Mary is a Master Bridal Consultant (there’s only 20 or so in the world) and owner of Waldorf Engraving and Printing. Her motto is “hassle-free weddings,” and if you’re a stressed out bride or mom trying to pull the whole day together, Mary is the person you’ll want to call. Brides are her first priority.
“My brides know when they come to me, it’s as if they were my daughter,” she said. “You know that if it’s going to be perfect for her, it’s going to be perfect for you.”
Mary’s services include connecting brides, grooms and their parents with vendors, setting up timelines and agendas with brides for the planning process, being the go-to person for the rehearsal and on the day of the wedding (giving Mom a break) and listening to brides’ dreams, ideas and questions about the big day.
“The one biggest thing they always know is I am only a phone call away,” she said. “I want them to have that piece of mind.”
Mary got into wedding consulting 18 years ago. “It was 18 years ago that I did a friend’s wedding,” she said. “Afterwards, I thought, ‘This was something I really enjoyed and I’d like to do it again.’”
Guests at the wedding asked her for her business card because they were interested in her services. This got her thinking, and she began investigating offering wedding invitations. Around that time, the Association of Bridal Consultants started up. She was one of the first to get the organization’s certification.

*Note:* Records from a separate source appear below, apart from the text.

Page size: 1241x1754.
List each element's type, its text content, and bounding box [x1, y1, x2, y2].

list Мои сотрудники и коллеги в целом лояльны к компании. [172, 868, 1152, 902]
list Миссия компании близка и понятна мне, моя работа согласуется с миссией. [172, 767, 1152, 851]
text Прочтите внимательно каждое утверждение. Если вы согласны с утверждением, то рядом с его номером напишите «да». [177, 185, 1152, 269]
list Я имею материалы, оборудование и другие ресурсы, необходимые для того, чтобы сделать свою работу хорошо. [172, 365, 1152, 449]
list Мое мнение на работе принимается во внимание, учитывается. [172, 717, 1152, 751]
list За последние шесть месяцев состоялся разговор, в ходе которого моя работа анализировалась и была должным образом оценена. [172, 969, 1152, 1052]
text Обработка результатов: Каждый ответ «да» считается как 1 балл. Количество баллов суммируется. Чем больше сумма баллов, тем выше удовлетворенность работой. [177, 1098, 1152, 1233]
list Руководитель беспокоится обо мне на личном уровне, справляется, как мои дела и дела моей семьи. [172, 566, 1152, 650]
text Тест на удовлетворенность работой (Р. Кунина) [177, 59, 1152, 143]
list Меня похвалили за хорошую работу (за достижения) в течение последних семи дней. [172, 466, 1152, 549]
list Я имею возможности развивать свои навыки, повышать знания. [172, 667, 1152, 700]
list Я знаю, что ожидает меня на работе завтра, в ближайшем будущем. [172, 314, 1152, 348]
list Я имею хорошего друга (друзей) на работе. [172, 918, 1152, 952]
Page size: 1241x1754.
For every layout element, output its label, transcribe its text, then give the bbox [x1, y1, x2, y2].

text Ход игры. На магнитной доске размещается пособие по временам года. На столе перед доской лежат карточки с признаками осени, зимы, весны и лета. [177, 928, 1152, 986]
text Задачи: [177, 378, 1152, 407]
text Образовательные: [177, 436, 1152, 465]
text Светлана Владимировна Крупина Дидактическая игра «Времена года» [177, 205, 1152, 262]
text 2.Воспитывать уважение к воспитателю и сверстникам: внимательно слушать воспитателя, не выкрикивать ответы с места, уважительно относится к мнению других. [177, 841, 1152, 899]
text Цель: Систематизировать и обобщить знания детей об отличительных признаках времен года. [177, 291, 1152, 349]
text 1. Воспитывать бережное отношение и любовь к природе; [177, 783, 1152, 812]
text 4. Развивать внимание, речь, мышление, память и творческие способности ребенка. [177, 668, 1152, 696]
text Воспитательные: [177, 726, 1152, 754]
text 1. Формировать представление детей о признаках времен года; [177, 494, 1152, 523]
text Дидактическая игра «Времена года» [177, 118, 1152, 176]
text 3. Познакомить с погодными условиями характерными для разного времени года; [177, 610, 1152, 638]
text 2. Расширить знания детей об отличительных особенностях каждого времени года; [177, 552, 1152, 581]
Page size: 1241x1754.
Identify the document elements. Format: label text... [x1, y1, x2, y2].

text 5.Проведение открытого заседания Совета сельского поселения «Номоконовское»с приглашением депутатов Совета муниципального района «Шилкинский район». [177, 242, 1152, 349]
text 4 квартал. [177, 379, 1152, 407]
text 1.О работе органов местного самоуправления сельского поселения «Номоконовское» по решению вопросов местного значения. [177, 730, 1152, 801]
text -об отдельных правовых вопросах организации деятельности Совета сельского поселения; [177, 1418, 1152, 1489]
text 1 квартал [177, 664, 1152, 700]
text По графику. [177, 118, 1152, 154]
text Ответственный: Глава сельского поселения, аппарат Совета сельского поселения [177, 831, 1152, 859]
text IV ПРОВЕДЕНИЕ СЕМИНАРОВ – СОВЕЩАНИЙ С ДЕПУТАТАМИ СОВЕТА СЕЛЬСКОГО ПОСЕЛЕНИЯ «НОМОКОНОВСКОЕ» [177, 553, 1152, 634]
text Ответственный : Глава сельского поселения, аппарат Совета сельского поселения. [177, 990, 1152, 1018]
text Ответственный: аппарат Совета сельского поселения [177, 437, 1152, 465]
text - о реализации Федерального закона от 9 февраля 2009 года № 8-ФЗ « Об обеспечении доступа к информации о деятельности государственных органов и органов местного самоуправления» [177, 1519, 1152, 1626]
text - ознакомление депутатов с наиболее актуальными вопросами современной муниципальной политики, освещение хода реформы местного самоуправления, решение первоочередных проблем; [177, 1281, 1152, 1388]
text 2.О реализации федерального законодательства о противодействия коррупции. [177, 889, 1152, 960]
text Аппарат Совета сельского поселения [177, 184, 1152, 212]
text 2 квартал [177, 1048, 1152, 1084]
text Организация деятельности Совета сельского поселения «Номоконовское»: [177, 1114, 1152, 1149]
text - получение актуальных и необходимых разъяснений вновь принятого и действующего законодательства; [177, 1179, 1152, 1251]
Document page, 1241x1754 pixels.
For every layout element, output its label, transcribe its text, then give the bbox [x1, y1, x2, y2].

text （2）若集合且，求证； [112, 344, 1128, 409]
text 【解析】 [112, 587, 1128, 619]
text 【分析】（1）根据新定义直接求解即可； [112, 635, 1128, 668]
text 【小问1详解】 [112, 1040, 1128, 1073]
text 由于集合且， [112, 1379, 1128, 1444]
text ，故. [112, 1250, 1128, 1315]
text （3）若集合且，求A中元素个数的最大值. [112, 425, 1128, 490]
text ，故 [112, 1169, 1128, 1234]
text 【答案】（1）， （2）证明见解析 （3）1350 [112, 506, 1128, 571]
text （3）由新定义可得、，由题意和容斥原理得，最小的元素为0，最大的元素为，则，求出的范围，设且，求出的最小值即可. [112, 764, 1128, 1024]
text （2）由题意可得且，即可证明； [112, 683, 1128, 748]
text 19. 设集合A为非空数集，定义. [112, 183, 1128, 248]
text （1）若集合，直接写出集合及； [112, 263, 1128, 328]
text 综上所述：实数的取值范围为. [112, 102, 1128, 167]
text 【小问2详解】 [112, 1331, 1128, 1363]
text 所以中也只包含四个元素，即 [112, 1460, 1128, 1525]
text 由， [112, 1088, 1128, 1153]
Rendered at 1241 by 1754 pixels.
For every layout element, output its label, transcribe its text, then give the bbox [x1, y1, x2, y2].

Becoming a Master Bridal Consultant requires years of service and courses, conventions and references from vendors and brides. Mary has been a Master Bridal Consultant since August 1994, and now she said she’s going to add other special event planning to her list of skills and services.
“No matter what level you’re at, you always have to update,” she said. She said she has worked with different vendors, such as florists, to learn the basics of their craft. In case of an emergency – an extra boutonnière is needed, for example – she can step in.
One of the biggest changes Mary said she has seen in recent years is the increase in divorced or separated parents. In these situations, she said, she can give brides advice and help on invitation wording and seating arrangements at the ceremony and reception.
Mary said the No. 1 reason to hire a consultant is to take stress away from the bride and her mother, the two people usually most involved in planning. “Because you don’t want all the hassles that go with it, and there are a lot of hassles,” she said.
Some brides, she said, will ask a relative or friend to serve as a coordinator the day of the wedding. Hiring a consultant assures no guest will have to “work” the day of the wedding, she said.
Mary said brides-to-be should consider hiring a consultant as soon as they get engaged. She said it is good to plan at least a year in advance, noting she is already heavily booked through 2004.
Mary’s love for her job is evident as she talks. She said she never tires of the excitement surrounding weddings. “Every wedding is awesome,” she said. “I’ll come home (from a wedding), and I’ll talk about it. How can you get bored when you have different people?”
“This is more than a business, much more than a business,” she added. “The day it becomes a business is the day I hang up my shingle.”
“The weddings today are as exciting as when I first started.”